───── EXTRAIT DE PAGE ─────

Terminaux GNL - Infrastructure critique - Sécurité - Cyberattaques - Sabotage - Protection - Mesures

criminalité informatique
piratage informatique
sécurité des systèmes d'information
gaz naturel
infrastructure industrielle
Russie
guerre de l'information
distribution du gaz
sécurité des infrastructures critiques

Chronologie

23/1/2023Envoi question (Fin du délai de réponse: 23/2/2023)
20/2/2023Réponse

Aussi posée à : question écrite 7-1863
Aussi posée à : question écrite 7-1864

Question n° 7-1865 du 23 janvier 2023 : (Question posée en néerlandais)

─────

## [CONSIGNE]
Relevez tous les numéros de questions écrites qui figurent dans l'extrait de page. La liste qui suit n'a aucun lien avec l'extrait de page.

───── EXTRAIT DE DONNÉES ─────

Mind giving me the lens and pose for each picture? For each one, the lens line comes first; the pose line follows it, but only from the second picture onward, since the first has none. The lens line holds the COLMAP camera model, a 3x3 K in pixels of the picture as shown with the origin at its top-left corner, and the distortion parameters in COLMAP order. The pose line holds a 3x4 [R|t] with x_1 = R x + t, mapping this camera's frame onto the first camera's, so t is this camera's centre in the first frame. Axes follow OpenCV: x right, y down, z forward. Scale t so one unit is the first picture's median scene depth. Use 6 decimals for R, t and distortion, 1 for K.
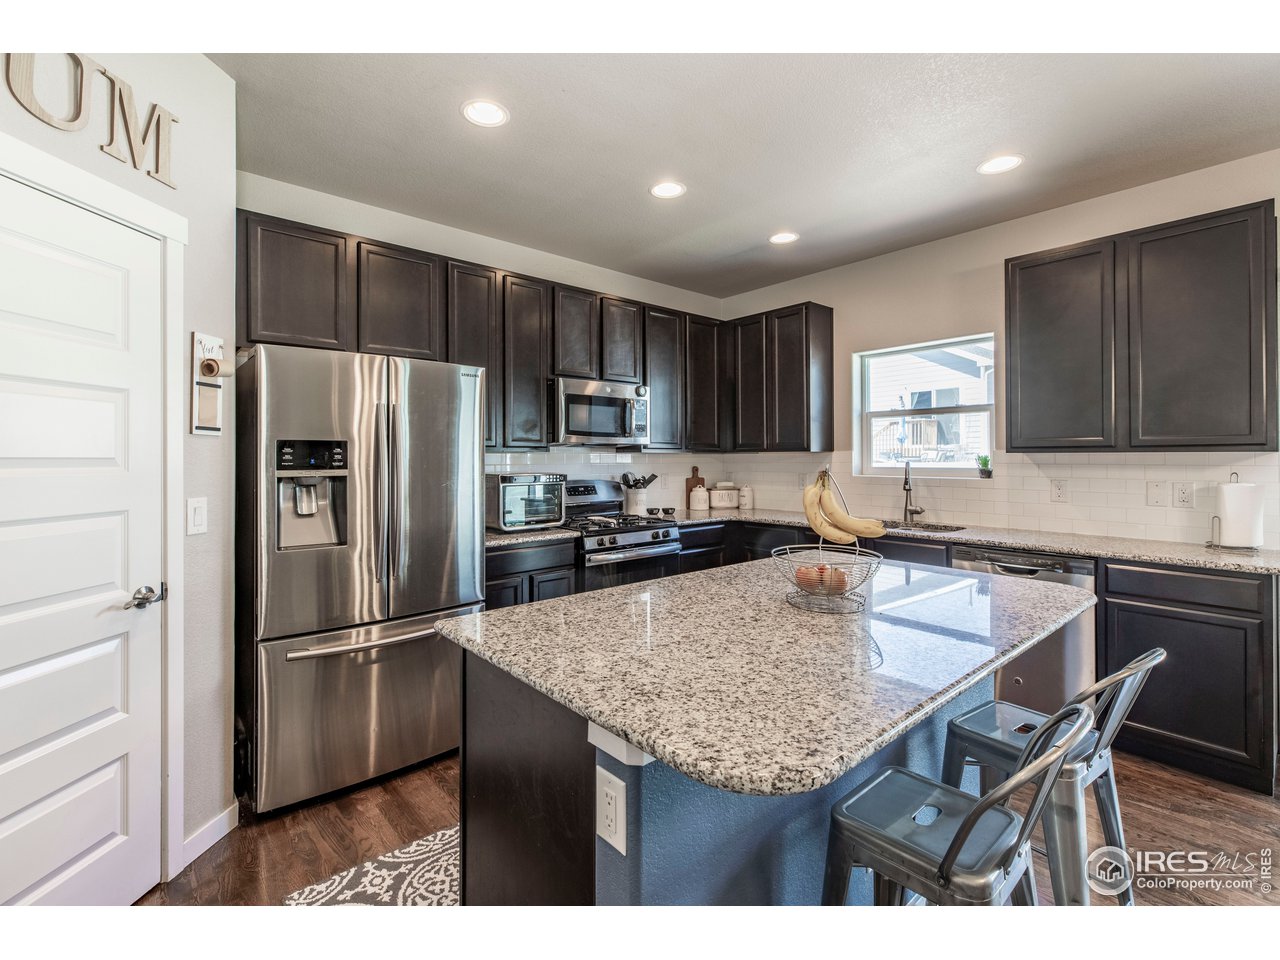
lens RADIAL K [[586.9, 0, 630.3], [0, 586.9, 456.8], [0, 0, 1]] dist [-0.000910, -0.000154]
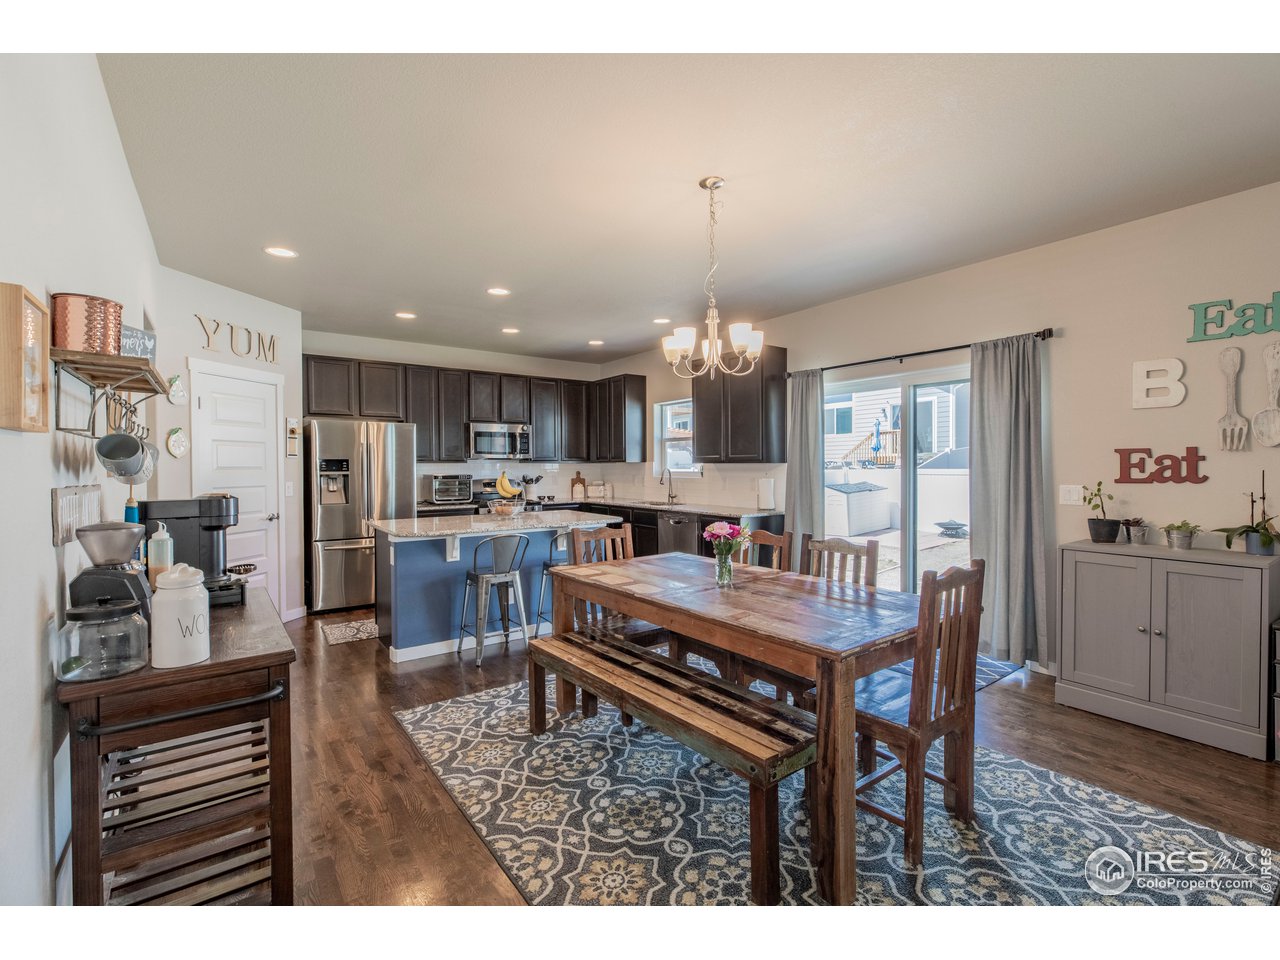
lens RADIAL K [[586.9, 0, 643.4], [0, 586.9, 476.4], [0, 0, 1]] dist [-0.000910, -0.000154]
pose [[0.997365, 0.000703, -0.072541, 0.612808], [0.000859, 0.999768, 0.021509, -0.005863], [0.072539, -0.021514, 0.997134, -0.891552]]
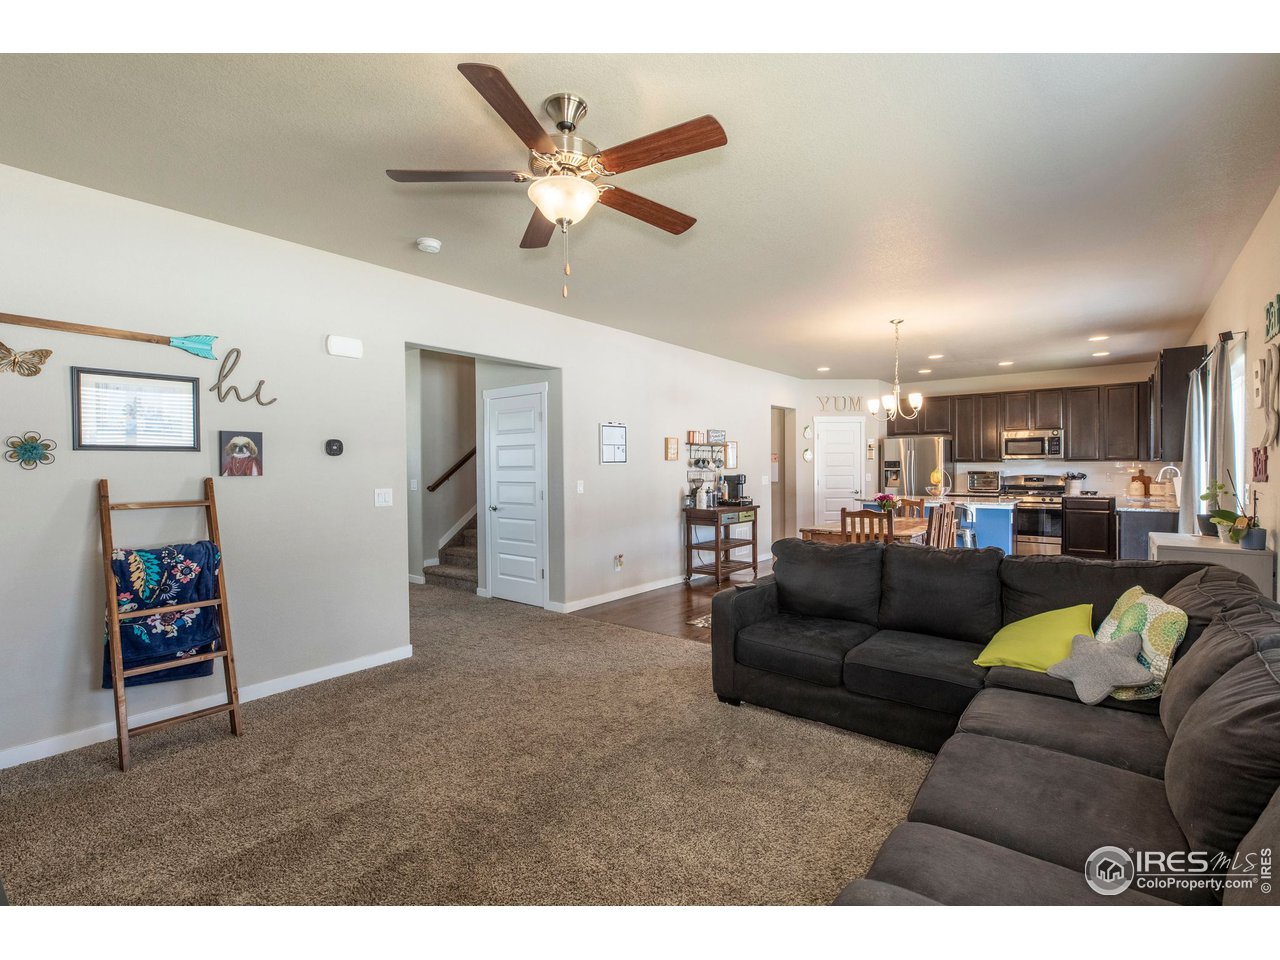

─────

## [CORRIGÉ]
7-1863, 7-1864, 7-1865